- [Problem to work on]:
Copy exactly, and only, the lines from the line containing "CO-106, due: Nov 21 -> Nov 24" through the last line of the records below, both included.

*** Supplied material Section Begins ***

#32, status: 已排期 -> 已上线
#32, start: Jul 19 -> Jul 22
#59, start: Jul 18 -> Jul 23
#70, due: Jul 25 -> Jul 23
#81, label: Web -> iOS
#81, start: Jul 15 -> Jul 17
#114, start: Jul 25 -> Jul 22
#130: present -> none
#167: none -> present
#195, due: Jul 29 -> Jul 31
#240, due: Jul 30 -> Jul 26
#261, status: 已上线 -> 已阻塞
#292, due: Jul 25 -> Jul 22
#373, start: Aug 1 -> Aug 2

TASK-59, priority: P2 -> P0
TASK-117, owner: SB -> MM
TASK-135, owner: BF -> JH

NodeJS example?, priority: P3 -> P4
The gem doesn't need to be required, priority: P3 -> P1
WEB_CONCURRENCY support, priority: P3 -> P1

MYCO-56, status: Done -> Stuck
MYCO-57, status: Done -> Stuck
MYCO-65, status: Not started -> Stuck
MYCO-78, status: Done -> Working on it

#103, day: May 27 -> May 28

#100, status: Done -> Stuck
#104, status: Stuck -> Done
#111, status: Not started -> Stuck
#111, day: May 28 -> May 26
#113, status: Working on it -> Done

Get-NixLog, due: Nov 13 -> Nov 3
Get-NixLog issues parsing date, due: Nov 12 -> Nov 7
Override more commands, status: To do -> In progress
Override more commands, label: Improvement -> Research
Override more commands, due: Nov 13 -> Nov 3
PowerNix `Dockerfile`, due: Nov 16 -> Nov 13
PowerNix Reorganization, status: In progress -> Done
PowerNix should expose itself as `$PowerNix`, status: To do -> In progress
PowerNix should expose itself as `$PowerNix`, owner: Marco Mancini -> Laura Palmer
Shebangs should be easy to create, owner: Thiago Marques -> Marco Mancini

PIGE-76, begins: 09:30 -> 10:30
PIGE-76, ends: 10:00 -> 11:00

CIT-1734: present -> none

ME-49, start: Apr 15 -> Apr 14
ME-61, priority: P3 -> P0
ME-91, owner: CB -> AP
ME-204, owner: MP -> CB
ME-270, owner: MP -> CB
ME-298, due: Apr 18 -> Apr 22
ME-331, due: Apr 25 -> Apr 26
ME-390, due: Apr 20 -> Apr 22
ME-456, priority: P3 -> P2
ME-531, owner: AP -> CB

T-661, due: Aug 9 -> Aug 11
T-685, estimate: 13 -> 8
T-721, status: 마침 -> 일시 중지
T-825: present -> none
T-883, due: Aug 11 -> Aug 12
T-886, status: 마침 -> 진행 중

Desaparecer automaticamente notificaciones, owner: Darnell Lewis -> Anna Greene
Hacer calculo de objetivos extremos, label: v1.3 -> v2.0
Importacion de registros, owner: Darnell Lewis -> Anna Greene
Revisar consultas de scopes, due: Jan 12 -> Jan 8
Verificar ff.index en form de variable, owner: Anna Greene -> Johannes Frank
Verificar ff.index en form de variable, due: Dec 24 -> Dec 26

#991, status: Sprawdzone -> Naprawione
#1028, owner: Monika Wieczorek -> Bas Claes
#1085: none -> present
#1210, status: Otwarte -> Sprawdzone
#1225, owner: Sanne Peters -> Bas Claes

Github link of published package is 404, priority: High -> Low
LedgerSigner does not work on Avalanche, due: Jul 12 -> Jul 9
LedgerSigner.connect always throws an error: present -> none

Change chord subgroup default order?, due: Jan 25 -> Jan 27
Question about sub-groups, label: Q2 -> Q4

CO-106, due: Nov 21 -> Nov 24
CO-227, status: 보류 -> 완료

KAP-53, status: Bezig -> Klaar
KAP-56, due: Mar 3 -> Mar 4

*** Supplied material Section Ends ***

- [The answer]:
CO-106, due: Nov 21 -> Nov 24
CO-227, status: 보류 -> 완료

KAP-53, status: Bezig -> Klaar
KAP-56, due: Mar 3 -> Mar 4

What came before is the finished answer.